**Your objective**
Reproduce verbatim every line of text in the following material, omitting the pictures.
··· Record extracts
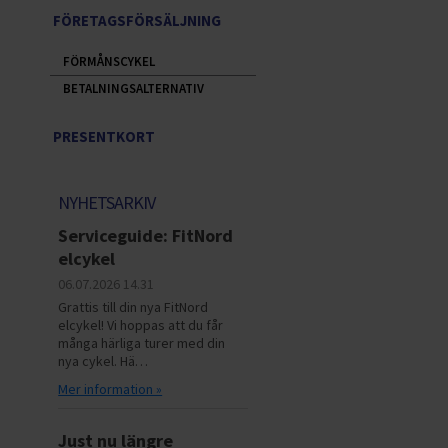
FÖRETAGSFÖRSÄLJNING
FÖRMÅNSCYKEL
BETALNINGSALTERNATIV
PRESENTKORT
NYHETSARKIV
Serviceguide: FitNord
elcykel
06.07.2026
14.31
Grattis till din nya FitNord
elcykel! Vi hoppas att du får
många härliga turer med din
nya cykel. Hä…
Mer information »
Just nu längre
······
**Worked solution**
FÖRETAGSFÖRSÄLJNING
FÖRMÅNSCYKEL
BETALNINGSALTERNATIV
PRESENTKORT
NYHETSARKIV
Serviceguide: FitNord
elcykel
06.07.2026
14.31
Grattis till din nya FitNord
elcykel! Vi hoppas att du får
många härliga turer med din
nya cykel. Hä…
Mer information »
Just nu längre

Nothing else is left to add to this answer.